**Provided text:**

= = = =

On January 24th is was announced that engligh actress, Charlotte Rampling will be joininh the upcoming eighth season of Dexter, for an important recurring role. She will play the role of (Spoiler) a neuro-psychiatrist who specializes in working with young psychopaths and profiling criminals in unorthodox ways. Skip the jump to learn few thing about her life and career.
She was born in Sturmer, Essex, the daughter of Isabel Anne (née Gurteen), a painter, and Godfrey Rampling, an Olympic gold medalist and army officer. She attended Jeanne d'Arc Académie pour Jeunes Filles in Versailles and St. Hilda's School, a boarding school in Bushey, Hertfordshire, England.
After beginning her career at age 17 in a commercial role and as a model, Rampling's first screen appearance was uncredited as a water skier in Richard Lester's film The Knack ...and How to Get It in 1965, which was followed a year later by the role of Meredith in the film Georgy Girl.
In 1967 Rampling played the gunfighter Hana Wilde in "The Superlative Seven", an episode of The Avengers. After this, her acting career blossomed in both English and French cinema.
Despite an early flurry of success, she told The Independent, "We weren't happy. It was a nightmare, breaking the rules and all that. Everyone seemed to be having fun, but they were taking so many drugs they wouldn't know it anyway."
Rampling has performed controversial roles. In 1969, in Luchino Visconti's The Damned (La Caduta degli dei), she played a young wife sent to a Nazi concentration camp. Critics praised her performance, and it cast her in a whole new image: mysterious, sensitive and ultimately tragic. "The Look" as co-star Dirk Bogarde called it, became her trademark. In 1974's The Night Porter she portrayed a former concentration camp inmate who after the war meets a former camp guard with whom she had an ambiguous relationship, and their relationship resumes. Bogarde played the camp guard. In Max mon amour, she played a woman who fell in love with a chimpanzee.

= = = =

**Collected material:**

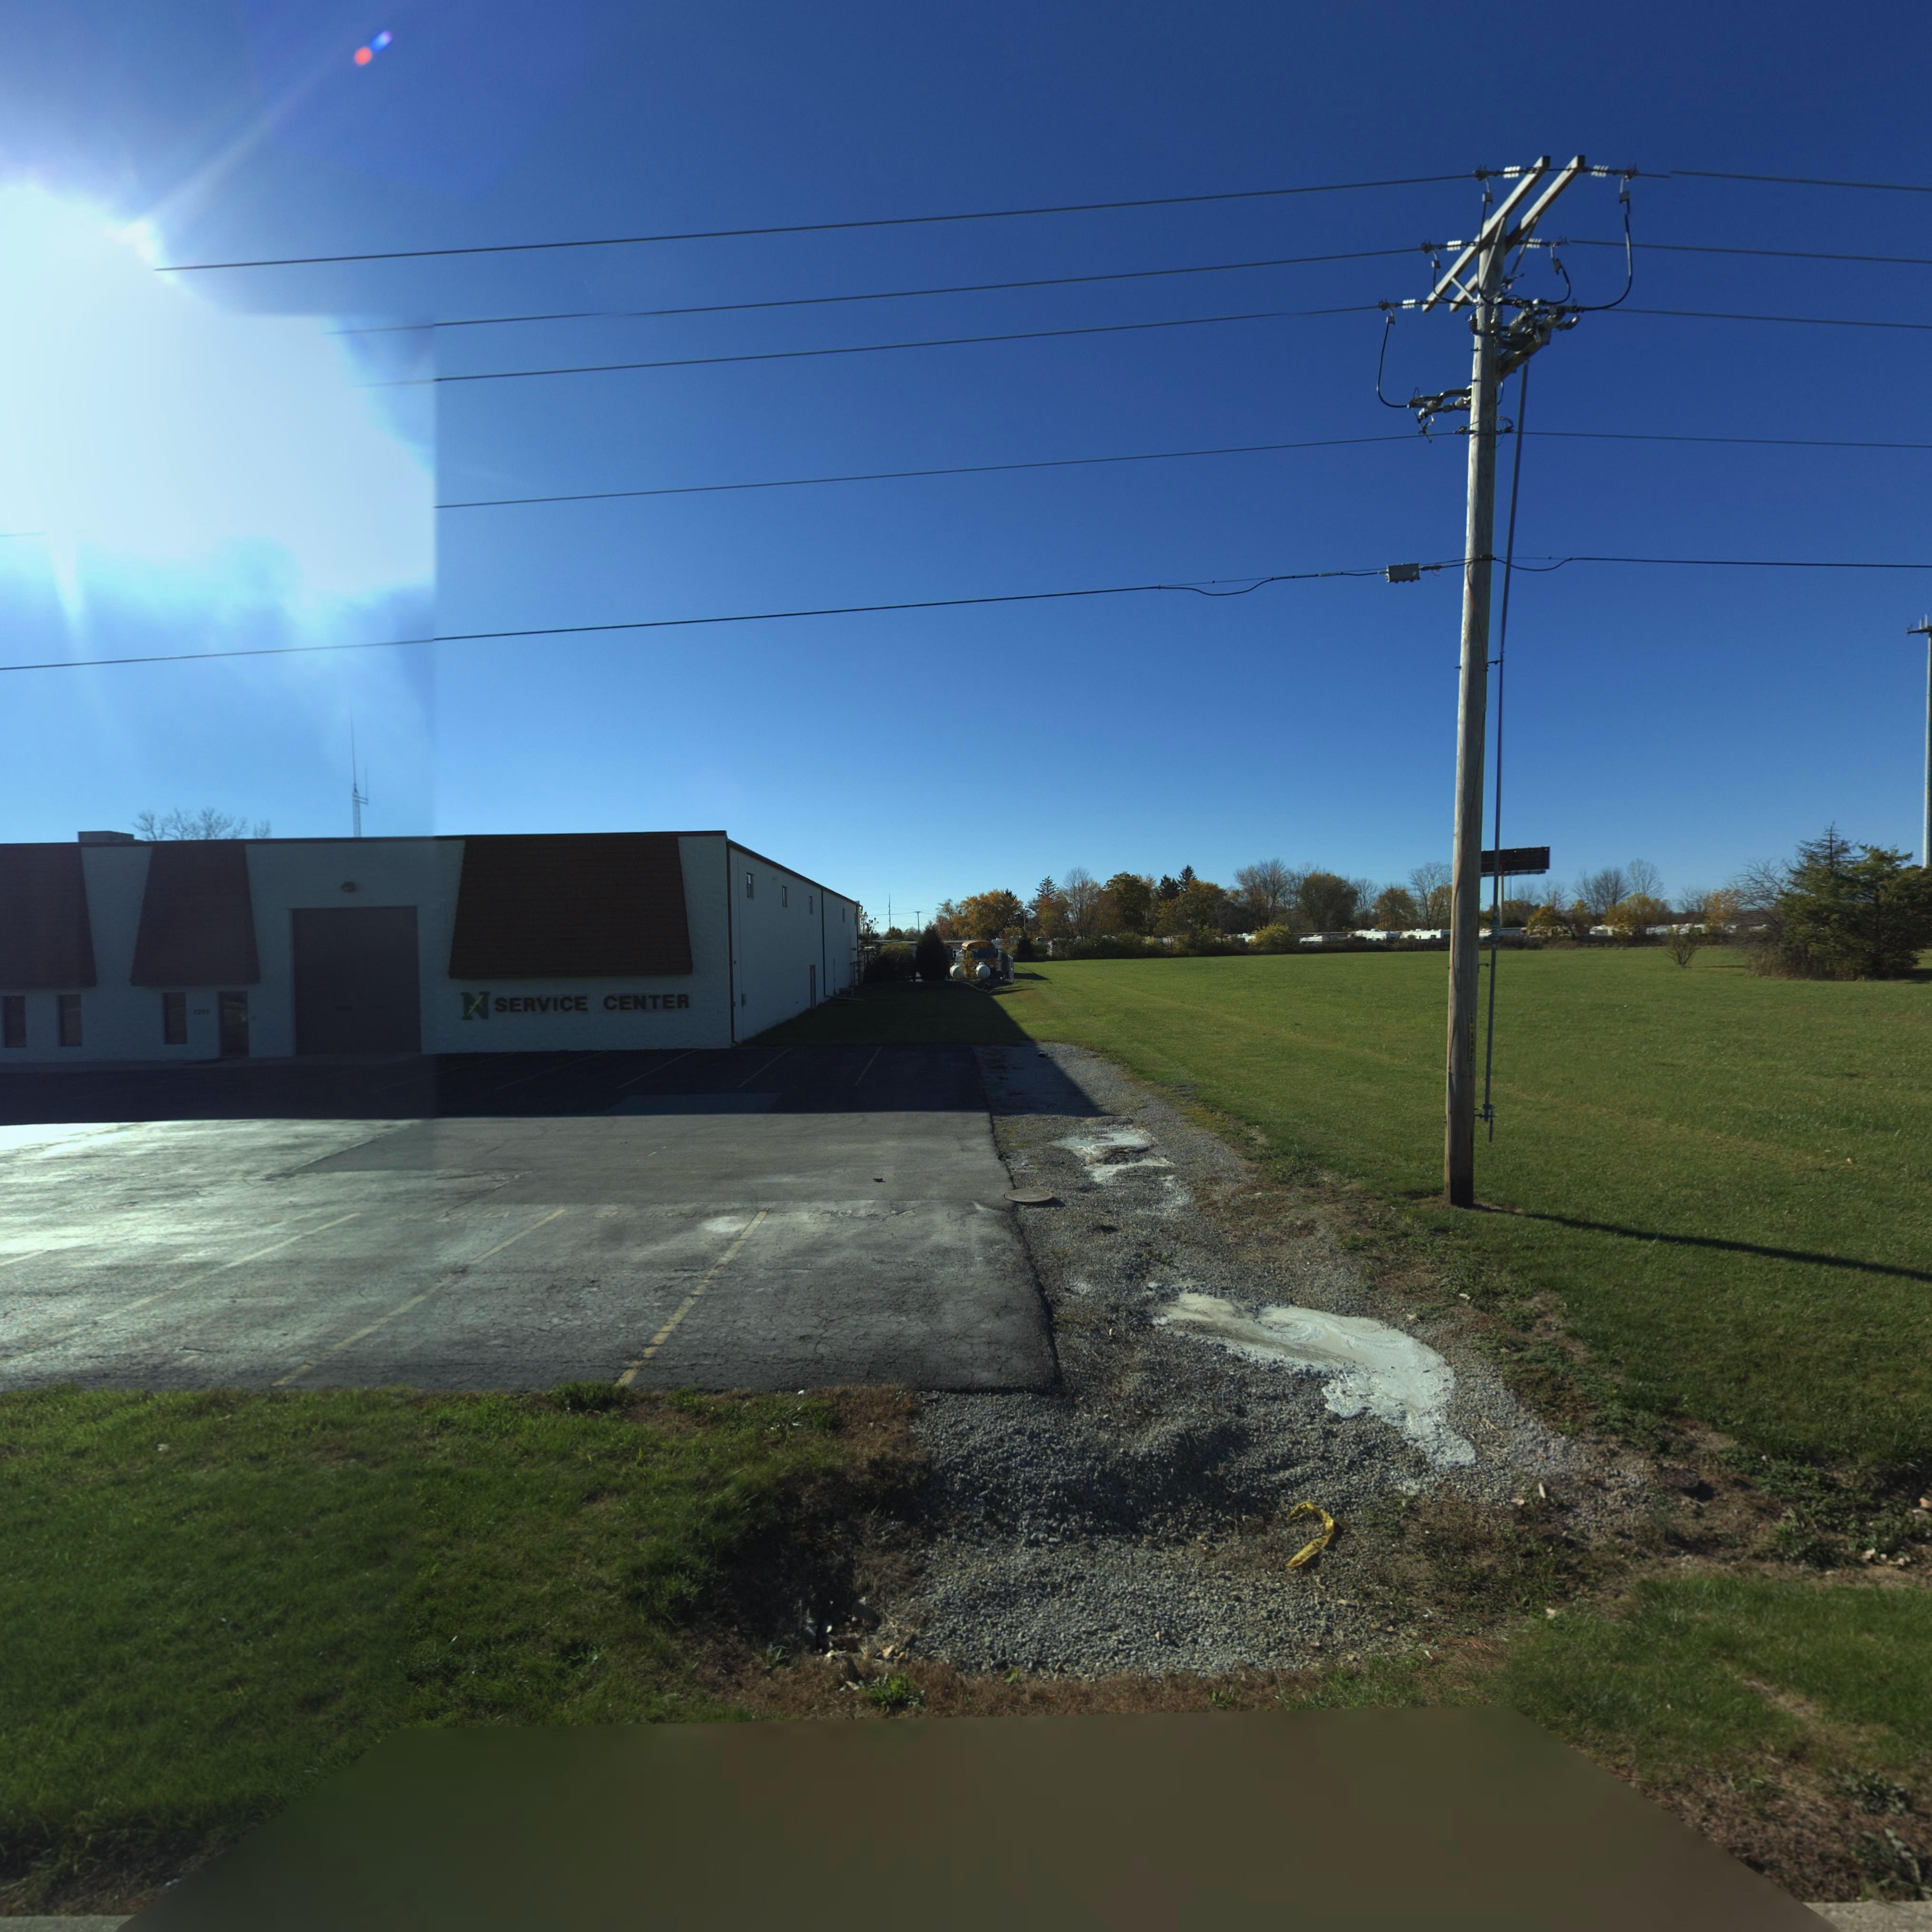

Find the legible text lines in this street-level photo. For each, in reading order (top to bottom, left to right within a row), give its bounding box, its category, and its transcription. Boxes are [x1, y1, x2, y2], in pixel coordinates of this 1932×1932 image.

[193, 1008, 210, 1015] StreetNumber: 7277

= = = =

**Brief 1:** In the article about Charlotte Rampling, what town was she born in?
**Brief 2:** Condense the paragraph of the Charlotte Rampling article that begins "Rampling has performed controversial roles" into a short bulleted list that keeps its main facts.
**Brief 3:** Carry on the article about Charlotte Rampling, starting after its final sentence.

**Final result 1:** Sturmer, Essex.

**Final result 2:**
- Rampling has taken on controversial roles.
- In Luchino Visconti's The Damned (1969), she played a young wife sent to a Nazi concentration camp. Critics praised the performance, which gave her a mysterious, sensitive and tragic image.
- "The Look," as co-star Dirk Bogarde called it, became her trademark.
- In The Night Porter (1974), she played a former concentration camp inmate who meets a former camp guard after the war. The two resume their ambiguous relationship, and Bogarde played the guard.
- In Max mon amour, she played a woman who fell in love with a chimpanzee.

**Final result 3:**
Rampling gained recognition from American audiences in a remake of Raymond Chandler's detective story Farewell, My Lovely (1975) and later with Woody Allen's Stardust Memories (1980) and particularly in The Verdict (1982), an acclaimed drama directed by Sidney Lumet that starred Paul Newman.
Rampling credits François Ozon with drawing her back to film in the 2000s, a period when she came to terms with the death of her eldest sister Sarah, who, after giving birth prematurely in 1966, committed suicide at 23. "I thought that after such a long time of not letting her be with me," she told The Guardian, "I would like to bring her back into my life."[4] The character she played in Ozon's Swimming Pool (2003), Sarah Morton, was named in her sister's honour. For most of Rampling's life, she would say only that her sister had died of a brain haemorrhage; when she and her father heard the news, they agreed they would never let her mother know the truth. They kept their secret until Rampling's mother died in 2001.
At 59, Rampling appeared in Laurent Cantet's Heading South (Vers le Sud), a 2005 film about sexual tourism. She plays Ellen, a professor of French literature and single Englishwoman, who holidays in 1970s Haiti to get the sexual attention she does not get at home.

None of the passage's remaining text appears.